I agree this is the proper behavior.

Since I could not find any tests I tested this manually in eclipse
> with several command lines. On Windows, passing e.g. "-cp
C:/path/to/jdk/lib/tools.jar;./classes -files
./classes/com/sun/jini/constants -in com.sun" as launcher arguments
> now works and prints exactly the four classes in that package; adding
> more -in arguments like e.g. "-in net." will still print the relevant
> dependencies from the net.* package namespace (two in this case), etc.

I think that if portable scripts (in the context of Windows and Unix) is what one wants, that one should be able to use ':' as path separator. So the classpath below should work as well, if not I can't see what is gained.

  C:/path/to/jdk/lib/tools.jar:./classes

Please let me know if this still produces the expected results in
> "real" situations.

Note that I have not yet adapted any comments or javadocs except for
> the two or three that I added. Also the -newdirbehaviour option does
> not seem to work at all (or I misunderstood it, more likely).

The -newdirbehaviour option works for me, could you explain why you
think it is not working at all? As I added this option it can be the
case that the documentation is not clear enough.
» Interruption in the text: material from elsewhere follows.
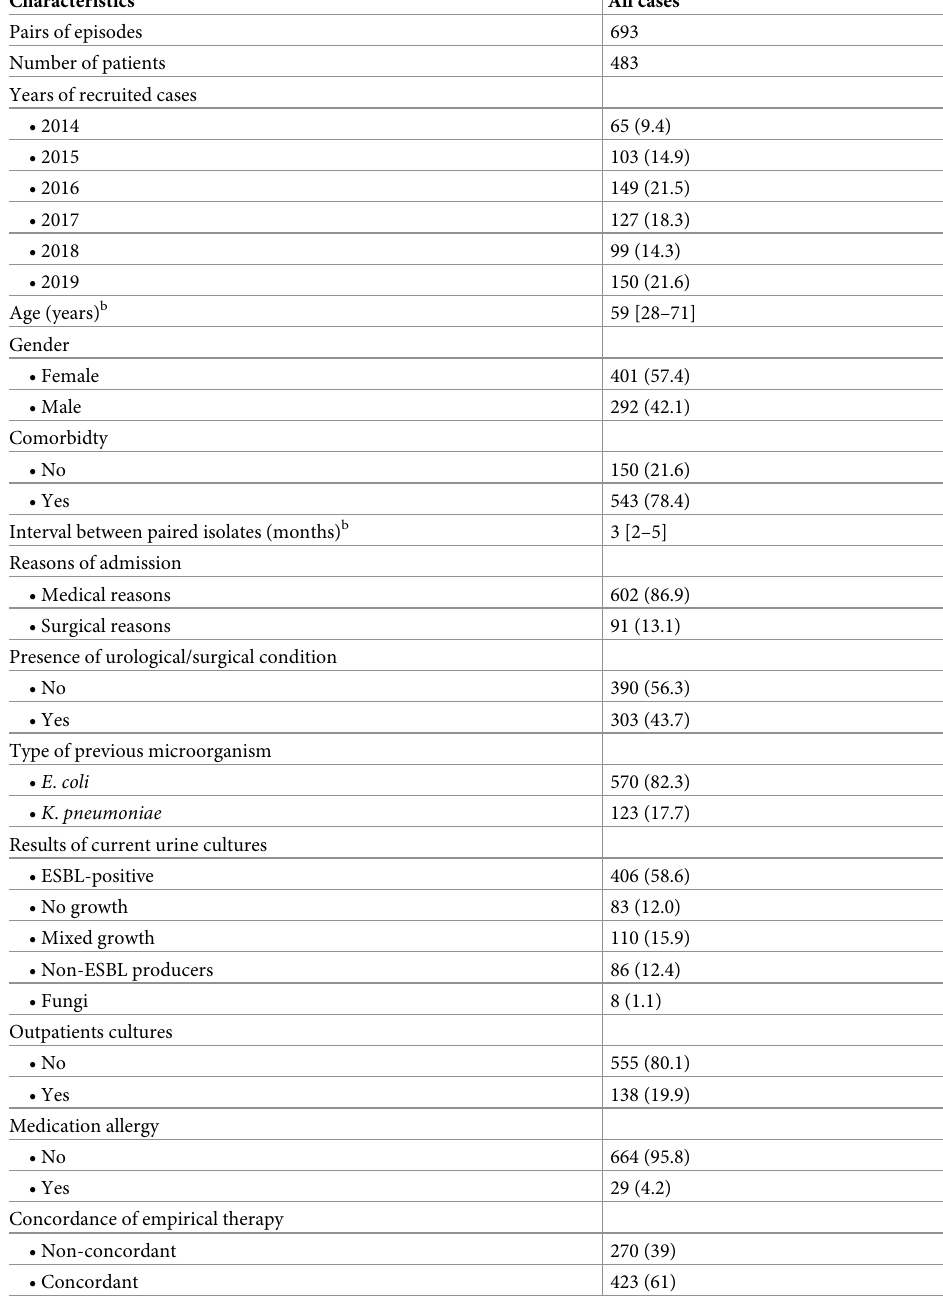
Table 1. Demographic and clinical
ClassDep should always recognize '/' as a valid file separator character, 
regardless of OS
------------------------------------------------------------------------------------------

                Key: RIVER-203
                URL: https://issues.apache.org/jira/browse/RIVER-203
            Project: River
         Issue Type: Improvement
         Components: com_sun_jini_tool
           Reporter: Jools Enticknap
           Priority: Minor
        Attachments: ClassDep-normalizedFileSeparators.patch


When specifying directories in Windows, ClassDep requires that such directories contain '\' as the file separator character. Java, on the other hand, also recognizes '/' as a file separator character in Windows. Changing ClassDep to also recognize '/' as a file separator character in Windows would lessen the number of changes required to port scripts between OSes.